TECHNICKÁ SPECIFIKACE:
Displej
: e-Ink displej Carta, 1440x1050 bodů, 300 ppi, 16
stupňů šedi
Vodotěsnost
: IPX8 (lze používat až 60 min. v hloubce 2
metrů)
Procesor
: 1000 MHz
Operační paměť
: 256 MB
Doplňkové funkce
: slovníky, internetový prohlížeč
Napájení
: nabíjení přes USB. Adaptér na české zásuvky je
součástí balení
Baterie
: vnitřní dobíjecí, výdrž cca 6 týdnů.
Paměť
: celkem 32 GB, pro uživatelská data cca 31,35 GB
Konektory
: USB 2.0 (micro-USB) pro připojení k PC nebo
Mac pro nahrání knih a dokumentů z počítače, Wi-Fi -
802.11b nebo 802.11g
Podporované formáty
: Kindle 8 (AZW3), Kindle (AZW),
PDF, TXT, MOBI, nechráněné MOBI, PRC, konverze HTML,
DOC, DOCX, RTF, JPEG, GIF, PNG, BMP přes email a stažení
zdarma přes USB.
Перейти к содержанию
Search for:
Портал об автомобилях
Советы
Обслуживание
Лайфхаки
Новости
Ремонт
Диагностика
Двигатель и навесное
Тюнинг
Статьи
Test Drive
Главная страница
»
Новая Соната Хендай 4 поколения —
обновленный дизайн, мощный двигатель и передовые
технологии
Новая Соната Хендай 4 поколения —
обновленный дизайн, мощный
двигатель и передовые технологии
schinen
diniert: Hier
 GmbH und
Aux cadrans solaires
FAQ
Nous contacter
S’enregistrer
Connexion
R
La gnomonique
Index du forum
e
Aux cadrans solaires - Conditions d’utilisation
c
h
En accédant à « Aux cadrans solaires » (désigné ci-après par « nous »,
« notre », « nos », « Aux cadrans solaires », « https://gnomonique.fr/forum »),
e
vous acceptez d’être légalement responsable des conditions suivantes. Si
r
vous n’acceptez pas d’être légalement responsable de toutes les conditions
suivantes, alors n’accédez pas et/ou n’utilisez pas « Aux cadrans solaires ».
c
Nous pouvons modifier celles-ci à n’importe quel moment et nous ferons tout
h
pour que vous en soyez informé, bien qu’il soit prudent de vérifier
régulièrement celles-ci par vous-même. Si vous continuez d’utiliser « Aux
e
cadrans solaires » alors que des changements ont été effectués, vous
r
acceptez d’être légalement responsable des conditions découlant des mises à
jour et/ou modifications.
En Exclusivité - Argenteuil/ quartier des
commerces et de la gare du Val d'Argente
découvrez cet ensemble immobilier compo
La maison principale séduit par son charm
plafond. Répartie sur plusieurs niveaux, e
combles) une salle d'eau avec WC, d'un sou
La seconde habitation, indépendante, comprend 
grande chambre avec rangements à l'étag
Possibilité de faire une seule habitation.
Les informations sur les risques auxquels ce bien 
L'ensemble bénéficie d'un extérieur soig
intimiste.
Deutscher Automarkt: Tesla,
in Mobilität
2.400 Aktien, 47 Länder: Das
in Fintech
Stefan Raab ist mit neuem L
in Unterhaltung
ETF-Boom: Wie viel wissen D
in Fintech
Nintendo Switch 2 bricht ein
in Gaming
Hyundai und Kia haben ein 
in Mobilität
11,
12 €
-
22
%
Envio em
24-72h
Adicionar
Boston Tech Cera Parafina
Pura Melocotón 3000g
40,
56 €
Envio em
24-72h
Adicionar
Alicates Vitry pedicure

---

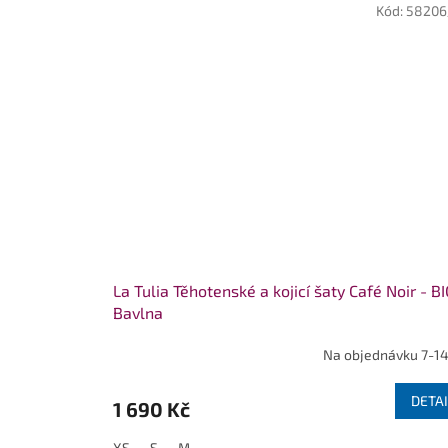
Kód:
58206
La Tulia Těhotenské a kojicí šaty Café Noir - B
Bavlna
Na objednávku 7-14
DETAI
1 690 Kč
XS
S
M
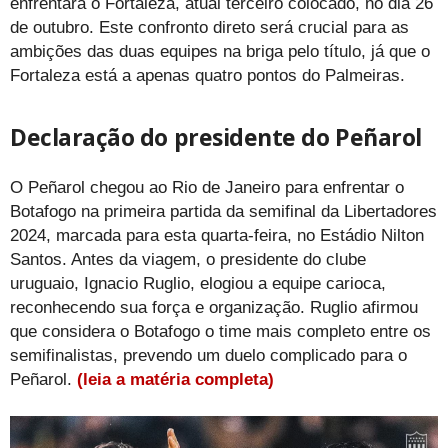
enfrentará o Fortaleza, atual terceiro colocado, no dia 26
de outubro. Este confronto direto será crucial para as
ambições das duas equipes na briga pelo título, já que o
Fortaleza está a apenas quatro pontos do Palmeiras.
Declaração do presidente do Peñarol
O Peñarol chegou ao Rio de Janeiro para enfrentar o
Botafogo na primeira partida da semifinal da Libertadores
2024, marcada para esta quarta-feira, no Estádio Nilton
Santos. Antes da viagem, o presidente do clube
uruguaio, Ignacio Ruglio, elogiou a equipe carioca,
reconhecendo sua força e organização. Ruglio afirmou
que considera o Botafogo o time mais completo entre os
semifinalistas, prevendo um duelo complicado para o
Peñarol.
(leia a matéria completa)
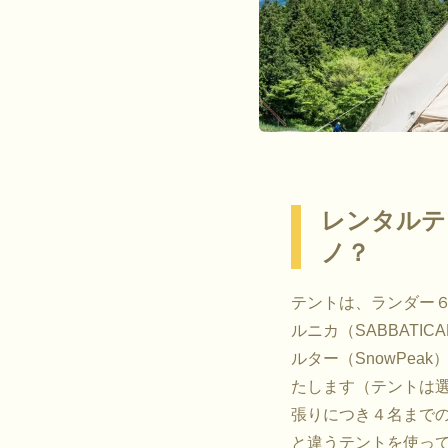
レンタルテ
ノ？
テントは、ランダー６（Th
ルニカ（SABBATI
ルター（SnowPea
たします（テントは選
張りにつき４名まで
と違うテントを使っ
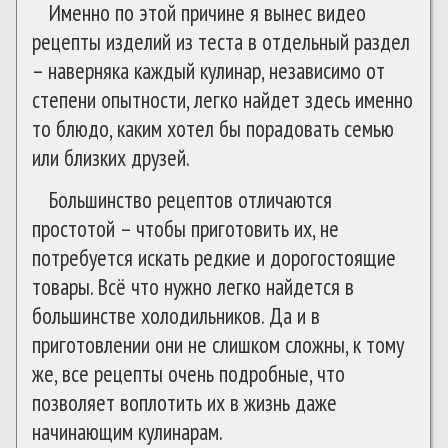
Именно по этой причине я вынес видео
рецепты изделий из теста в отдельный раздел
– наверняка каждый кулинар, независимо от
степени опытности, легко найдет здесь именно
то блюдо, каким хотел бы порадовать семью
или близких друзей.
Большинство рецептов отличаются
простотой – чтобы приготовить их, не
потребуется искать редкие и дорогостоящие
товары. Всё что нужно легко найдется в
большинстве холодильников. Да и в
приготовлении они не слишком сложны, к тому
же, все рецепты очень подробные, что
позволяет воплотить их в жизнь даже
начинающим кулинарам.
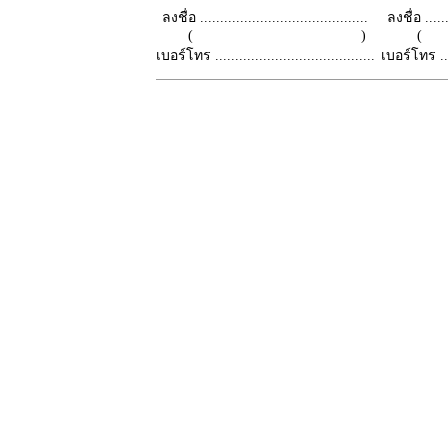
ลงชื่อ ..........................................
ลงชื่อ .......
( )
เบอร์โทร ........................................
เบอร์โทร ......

### [Goal of the exercise]
Pull out all lines of the data with the string "habitation".

### [Answer to the exercise]
La seconde habitation, indépendante, comprend 
Possibilité de faire une seule habitation.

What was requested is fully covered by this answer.